─── TASK DATA ───

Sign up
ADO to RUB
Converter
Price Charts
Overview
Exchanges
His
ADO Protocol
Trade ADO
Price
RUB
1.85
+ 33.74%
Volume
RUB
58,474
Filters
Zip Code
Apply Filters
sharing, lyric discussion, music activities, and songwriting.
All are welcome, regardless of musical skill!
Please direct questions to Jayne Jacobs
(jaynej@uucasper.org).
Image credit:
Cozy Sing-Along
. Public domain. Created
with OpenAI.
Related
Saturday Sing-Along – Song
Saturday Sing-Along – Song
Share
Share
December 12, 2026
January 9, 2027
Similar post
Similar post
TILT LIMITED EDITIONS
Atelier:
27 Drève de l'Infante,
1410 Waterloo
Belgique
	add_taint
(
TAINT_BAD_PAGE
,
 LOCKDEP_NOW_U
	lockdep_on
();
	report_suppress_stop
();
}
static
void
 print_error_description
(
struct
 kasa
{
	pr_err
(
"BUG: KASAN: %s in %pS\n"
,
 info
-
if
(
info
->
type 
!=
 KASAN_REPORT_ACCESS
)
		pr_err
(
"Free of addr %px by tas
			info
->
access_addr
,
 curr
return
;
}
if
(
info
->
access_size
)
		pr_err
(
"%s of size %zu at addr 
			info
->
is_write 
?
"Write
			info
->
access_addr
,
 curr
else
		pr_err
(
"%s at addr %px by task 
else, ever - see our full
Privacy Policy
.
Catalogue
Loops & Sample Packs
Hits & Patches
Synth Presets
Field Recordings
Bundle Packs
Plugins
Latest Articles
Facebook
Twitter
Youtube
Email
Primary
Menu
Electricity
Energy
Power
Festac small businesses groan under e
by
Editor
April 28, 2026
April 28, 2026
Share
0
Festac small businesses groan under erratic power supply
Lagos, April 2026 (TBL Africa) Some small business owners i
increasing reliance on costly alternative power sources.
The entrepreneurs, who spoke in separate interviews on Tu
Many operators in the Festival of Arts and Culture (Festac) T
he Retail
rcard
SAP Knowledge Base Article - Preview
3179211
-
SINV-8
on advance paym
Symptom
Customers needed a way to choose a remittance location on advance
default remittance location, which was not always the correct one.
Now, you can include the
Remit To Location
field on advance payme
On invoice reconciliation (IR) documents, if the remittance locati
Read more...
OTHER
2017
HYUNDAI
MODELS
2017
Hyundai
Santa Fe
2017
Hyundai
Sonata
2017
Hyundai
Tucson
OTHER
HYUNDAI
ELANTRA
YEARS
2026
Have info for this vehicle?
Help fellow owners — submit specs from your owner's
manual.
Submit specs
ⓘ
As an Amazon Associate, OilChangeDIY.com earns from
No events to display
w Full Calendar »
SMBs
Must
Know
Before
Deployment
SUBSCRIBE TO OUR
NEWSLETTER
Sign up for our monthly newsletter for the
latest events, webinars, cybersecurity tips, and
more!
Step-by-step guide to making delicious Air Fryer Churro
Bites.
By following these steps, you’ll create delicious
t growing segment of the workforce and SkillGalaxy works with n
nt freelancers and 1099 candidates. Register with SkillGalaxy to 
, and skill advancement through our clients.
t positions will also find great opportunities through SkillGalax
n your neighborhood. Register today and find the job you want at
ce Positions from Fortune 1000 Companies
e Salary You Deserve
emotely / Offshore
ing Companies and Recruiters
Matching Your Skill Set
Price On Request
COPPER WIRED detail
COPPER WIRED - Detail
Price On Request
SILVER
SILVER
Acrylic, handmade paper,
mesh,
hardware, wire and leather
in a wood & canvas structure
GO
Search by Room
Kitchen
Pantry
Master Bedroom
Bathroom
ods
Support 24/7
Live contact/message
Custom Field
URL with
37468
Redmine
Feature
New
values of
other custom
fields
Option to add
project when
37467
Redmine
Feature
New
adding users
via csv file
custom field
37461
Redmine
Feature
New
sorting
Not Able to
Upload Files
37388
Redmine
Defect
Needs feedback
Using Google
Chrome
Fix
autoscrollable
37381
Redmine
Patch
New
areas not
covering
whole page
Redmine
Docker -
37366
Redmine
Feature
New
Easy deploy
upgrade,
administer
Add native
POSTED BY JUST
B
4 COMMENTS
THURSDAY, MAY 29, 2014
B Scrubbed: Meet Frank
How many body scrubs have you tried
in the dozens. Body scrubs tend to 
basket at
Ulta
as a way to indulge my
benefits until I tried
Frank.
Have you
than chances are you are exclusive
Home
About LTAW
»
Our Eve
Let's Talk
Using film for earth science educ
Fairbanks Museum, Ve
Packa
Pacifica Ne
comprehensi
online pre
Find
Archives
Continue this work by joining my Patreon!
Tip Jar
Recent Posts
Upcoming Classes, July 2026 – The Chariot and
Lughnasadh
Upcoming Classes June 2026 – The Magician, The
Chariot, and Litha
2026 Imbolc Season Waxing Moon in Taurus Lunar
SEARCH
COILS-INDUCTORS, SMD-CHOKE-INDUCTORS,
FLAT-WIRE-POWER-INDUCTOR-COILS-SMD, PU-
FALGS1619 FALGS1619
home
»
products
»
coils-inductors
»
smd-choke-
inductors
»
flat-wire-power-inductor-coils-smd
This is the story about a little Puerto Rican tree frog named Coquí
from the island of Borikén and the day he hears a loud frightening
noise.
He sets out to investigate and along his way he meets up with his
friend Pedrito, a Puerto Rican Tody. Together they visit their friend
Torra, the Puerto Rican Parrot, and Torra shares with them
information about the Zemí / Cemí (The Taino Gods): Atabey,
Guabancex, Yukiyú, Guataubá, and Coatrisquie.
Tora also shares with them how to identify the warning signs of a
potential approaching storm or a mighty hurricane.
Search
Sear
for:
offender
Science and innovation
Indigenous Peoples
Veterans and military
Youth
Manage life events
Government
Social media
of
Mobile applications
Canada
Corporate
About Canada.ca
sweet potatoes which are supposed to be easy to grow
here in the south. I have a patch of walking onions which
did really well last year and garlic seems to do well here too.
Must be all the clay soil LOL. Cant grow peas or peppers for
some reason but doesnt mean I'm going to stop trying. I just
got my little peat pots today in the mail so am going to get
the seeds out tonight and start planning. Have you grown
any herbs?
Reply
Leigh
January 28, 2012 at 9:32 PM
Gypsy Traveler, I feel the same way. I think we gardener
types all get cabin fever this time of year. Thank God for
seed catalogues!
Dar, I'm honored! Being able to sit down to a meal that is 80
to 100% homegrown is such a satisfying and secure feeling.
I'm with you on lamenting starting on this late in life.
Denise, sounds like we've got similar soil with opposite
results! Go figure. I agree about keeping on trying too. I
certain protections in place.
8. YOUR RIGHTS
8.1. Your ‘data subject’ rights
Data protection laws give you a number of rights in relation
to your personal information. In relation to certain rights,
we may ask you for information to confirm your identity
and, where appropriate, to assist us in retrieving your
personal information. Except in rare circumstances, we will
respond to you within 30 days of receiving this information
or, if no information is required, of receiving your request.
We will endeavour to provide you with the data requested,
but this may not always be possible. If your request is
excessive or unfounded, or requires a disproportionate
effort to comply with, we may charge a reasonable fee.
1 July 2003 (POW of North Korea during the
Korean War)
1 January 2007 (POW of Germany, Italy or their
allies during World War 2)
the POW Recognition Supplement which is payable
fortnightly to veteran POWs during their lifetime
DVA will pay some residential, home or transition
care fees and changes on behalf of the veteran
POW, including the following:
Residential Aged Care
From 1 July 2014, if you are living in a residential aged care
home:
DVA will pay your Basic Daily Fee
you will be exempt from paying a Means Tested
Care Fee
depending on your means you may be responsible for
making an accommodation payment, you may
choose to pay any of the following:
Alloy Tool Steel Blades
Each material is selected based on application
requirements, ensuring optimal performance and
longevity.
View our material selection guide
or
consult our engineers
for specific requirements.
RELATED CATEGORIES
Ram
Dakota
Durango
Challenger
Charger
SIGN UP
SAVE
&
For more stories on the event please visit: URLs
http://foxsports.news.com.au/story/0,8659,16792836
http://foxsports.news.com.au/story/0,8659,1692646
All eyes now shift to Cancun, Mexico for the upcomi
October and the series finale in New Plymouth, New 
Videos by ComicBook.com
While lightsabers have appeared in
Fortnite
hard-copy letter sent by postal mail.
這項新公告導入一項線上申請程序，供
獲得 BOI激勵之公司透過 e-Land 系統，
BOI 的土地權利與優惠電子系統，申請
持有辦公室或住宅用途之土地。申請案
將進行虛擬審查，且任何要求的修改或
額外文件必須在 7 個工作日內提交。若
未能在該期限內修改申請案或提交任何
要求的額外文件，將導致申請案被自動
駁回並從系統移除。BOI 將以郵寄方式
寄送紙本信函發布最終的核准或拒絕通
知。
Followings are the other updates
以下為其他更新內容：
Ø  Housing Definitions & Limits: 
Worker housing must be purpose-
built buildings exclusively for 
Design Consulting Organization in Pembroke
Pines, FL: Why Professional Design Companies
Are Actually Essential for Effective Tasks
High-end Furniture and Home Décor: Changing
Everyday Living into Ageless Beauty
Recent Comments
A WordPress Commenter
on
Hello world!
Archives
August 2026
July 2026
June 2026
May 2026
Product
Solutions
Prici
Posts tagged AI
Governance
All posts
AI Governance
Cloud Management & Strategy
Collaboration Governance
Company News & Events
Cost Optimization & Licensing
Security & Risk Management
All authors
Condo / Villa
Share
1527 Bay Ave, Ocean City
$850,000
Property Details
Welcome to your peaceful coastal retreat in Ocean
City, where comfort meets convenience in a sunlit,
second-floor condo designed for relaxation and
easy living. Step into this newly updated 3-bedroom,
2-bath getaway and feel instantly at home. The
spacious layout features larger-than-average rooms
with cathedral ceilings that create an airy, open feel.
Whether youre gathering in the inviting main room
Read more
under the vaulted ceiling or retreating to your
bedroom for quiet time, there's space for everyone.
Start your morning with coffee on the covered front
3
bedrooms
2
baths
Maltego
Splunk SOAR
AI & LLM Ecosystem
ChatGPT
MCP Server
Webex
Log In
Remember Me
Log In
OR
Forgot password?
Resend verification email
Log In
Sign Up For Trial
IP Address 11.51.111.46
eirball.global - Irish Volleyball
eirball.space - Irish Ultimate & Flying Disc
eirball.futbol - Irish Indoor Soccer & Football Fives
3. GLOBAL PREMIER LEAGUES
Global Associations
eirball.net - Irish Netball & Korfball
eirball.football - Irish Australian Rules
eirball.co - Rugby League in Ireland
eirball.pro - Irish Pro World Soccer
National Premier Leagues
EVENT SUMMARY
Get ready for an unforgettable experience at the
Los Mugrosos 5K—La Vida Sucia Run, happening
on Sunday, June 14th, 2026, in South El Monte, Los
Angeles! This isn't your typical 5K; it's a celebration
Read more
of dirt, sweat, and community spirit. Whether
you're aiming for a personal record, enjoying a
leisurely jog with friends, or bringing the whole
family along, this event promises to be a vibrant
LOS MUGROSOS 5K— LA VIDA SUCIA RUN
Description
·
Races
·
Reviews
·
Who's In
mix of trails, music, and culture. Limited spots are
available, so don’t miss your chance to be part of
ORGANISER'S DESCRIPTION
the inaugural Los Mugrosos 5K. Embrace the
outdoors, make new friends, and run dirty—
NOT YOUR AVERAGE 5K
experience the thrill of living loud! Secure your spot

───

### WHAT YOU HAVE TO DO
Based on the records above, count the lines in which "Whether" occurs and provide only the number.

### WRITTEN ANSWER
2